● **RECORDS**
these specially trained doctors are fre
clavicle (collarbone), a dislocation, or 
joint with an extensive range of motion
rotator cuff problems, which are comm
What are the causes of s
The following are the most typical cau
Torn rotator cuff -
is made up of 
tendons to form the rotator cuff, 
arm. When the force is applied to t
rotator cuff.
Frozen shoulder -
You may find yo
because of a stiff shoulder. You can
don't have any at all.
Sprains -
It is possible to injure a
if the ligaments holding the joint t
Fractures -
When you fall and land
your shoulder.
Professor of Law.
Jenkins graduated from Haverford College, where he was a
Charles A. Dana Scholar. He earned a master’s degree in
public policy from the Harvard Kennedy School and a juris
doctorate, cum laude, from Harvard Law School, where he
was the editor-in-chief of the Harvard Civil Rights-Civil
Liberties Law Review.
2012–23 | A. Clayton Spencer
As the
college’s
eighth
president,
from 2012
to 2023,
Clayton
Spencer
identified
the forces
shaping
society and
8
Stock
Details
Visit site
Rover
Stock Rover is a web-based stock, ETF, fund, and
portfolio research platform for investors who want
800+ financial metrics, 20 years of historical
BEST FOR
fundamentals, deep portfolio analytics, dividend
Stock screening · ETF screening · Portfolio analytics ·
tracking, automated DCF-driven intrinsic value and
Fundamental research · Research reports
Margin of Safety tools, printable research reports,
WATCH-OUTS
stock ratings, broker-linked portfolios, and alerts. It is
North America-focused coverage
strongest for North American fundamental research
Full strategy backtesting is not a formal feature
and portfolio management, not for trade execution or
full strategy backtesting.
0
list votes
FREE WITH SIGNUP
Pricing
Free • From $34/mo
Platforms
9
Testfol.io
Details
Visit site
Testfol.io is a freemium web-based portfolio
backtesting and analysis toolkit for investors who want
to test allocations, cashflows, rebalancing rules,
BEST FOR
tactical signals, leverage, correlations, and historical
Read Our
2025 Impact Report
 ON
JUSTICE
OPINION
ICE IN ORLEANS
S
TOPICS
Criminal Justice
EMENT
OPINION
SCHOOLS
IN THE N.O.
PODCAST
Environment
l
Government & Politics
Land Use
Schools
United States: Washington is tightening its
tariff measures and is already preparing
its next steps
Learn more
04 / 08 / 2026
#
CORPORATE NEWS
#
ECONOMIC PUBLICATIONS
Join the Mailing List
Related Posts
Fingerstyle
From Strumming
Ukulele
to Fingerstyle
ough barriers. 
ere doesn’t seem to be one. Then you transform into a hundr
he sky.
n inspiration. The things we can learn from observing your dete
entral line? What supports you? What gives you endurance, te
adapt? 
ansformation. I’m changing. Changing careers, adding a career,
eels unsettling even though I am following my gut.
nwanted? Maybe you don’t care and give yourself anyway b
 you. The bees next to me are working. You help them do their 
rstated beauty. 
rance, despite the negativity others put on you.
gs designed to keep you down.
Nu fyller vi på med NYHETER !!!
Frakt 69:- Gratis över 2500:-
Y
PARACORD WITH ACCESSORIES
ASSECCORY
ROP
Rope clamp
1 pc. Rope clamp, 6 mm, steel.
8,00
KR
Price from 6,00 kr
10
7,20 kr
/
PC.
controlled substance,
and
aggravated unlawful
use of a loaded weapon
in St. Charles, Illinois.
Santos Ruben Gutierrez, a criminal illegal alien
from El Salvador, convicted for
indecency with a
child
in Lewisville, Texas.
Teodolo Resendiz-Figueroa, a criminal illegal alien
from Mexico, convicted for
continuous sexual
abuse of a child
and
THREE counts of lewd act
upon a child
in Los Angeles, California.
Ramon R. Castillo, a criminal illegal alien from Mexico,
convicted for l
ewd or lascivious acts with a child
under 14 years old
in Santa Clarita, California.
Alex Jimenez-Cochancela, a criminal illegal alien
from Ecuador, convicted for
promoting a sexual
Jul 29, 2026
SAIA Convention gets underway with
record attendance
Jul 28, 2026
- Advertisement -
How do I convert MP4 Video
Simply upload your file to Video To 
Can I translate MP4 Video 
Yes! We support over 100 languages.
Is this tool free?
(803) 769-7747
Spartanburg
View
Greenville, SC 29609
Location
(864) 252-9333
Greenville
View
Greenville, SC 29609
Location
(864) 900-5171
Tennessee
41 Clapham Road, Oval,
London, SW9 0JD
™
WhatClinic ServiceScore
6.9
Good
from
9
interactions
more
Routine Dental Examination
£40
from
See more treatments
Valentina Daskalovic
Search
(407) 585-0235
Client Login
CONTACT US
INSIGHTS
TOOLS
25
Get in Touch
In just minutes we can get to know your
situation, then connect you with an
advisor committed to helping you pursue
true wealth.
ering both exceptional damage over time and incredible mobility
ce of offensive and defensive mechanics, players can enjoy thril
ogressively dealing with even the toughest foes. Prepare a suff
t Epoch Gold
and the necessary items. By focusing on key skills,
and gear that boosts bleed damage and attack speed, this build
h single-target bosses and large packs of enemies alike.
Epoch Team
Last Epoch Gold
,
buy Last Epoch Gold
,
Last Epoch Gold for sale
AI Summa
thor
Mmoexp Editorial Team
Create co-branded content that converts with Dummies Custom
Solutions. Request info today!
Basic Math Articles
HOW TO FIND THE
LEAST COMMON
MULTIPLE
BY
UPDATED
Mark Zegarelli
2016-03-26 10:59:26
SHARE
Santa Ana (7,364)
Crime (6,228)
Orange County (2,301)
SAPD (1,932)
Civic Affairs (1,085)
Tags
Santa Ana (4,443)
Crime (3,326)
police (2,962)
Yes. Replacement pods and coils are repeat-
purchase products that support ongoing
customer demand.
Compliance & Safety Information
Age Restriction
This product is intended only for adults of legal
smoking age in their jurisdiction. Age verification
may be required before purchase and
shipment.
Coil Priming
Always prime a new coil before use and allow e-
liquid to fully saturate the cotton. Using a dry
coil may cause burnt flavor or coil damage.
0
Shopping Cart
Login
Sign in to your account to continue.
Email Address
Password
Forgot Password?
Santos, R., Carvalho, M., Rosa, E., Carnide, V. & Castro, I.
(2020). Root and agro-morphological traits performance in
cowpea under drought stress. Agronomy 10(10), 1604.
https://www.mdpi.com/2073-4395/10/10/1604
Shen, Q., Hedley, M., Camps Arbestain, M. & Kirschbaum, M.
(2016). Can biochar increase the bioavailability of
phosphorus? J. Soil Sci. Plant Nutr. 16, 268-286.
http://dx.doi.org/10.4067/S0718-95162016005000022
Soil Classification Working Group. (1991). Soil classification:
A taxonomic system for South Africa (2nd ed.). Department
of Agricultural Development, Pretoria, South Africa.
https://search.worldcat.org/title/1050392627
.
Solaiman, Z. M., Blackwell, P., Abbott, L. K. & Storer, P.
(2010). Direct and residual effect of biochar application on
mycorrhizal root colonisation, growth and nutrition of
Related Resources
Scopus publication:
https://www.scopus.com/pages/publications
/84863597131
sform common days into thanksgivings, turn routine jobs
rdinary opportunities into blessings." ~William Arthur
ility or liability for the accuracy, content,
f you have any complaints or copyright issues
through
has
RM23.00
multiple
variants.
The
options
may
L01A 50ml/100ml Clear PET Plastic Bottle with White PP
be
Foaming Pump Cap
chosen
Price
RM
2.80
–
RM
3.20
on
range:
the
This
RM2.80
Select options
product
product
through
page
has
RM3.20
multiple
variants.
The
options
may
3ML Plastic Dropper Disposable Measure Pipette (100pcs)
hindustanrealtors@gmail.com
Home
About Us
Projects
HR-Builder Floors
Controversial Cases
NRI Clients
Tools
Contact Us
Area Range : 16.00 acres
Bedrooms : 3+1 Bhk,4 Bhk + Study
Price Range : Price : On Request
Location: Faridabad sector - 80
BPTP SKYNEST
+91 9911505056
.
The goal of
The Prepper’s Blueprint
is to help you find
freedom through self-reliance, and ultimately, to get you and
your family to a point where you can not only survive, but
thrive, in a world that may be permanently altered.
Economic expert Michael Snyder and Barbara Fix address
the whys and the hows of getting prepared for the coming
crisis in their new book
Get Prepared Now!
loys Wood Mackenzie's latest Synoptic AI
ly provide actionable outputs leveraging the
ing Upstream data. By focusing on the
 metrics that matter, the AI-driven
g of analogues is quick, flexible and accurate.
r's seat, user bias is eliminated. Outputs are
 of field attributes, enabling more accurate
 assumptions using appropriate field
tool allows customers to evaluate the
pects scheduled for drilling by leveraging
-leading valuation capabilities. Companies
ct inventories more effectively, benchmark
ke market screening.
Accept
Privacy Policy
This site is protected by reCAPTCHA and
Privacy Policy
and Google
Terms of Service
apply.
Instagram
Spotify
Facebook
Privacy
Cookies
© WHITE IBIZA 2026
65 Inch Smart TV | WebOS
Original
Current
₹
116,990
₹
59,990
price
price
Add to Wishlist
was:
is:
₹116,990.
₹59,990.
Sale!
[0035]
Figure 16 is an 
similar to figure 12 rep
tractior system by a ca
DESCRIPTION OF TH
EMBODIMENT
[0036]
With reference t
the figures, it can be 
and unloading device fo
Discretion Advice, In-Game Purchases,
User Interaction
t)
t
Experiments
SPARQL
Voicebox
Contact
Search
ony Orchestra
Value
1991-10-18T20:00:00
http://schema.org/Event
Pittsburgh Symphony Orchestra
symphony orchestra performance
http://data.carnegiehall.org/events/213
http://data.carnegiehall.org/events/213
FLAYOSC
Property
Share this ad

● **REQUEST**
Copy the stretch of the data from the start through the line containing "It is possible to injure a", keeping every line as it appears.

● **WRITTEN RESPONSE**
these specially trained doctors are fre
clavicle (collarbone), a dislocation, or 
joint with an extensive range of motion
rotator cuff problems, which are comm
What are the causes of s
The following are the most typical cau
Torn rotator cuff -
is made up of 
tendons to form the rotator cuff, 
arm. When the force is applied to t
rotator cuff.
Frozen shoulder -
You may find yo
because of a stiff shoulder. You can
don't have any at all.
Sprains -
It is possible to injure a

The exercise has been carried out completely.